7 Reasons Why You’re Not Getting Hired on UpWork (and what to do about it)

I know that feeling. Applying for jobs left and right, but not hearing anything back.

Here are 7 reasons why that is happening, and what to do about it.

1. You have no reviews and no past work history

Applying for jobs with no reviews or work history is the toughest spot to be in (we have all been there). To get over the hump, keep your rate fairly low, and apply for jobs that closely match the capabilities of a similar built demo project.

2. You are not proving you are capable of doing the job

The client can get over the fact that you have no reviews, but you must prove you are capable of doing their job. It must be backed up with proof in the form of sample code, a previous project, or (once again), a solid demo project.

3. You do not meet the prerequisites for the job

If the job requires 100 hours of previous work on UpWork and you only have 10, there is a chance your proposal will be filtered from the client’s view. Even if they do see your proposal, the prerequisites that are not met will be highlighted.

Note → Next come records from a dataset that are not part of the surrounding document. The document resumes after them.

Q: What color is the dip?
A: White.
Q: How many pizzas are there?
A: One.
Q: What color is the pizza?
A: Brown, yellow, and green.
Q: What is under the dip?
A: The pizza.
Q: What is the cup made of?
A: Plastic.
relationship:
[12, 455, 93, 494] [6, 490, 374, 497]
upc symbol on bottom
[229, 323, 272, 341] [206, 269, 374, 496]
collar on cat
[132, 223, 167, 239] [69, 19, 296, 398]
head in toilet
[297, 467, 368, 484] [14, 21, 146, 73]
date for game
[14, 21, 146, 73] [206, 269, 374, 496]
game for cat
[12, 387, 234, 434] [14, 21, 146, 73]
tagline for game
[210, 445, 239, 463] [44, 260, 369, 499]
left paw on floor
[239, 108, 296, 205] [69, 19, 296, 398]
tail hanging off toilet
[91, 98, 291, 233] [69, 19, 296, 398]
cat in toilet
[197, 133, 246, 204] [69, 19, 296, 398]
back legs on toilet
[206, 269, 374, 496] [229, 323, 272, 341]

If they are too off, the client will likely move on without even reading your proposal.

4. Your proposals are generic and not tailored to the job requirements

Every one of your proposals should uniquely address the client’s problems and job requirements. It will definitely make you stand out, because most freelancers are spamming generic proposals.

5. The job is old

It is best to strike when the iron is hot. Try to apply for jobs that are 48 hours old or less. I find clients are much less likely to respond when their job is older than two days.

6. Your hourly rate is too high

This is not necessarily something to fix. I recommend new freelance developers in the US market start at $30 per hour. That may be too high for some clients. But don’t lower your rate. Clients that are looking for an absolute bargain are likely to be problematic.

7. Your reviews are unrelated to the job at hand

Clients are looking for an expert. If they need a Django developer, then they want to hire the developer that has worked on 20 Django projects. So if your reviews are all based around WordPress and you are applying for a Angular job, expect you may not get it. That’s why it is extremely important to stay in a niche.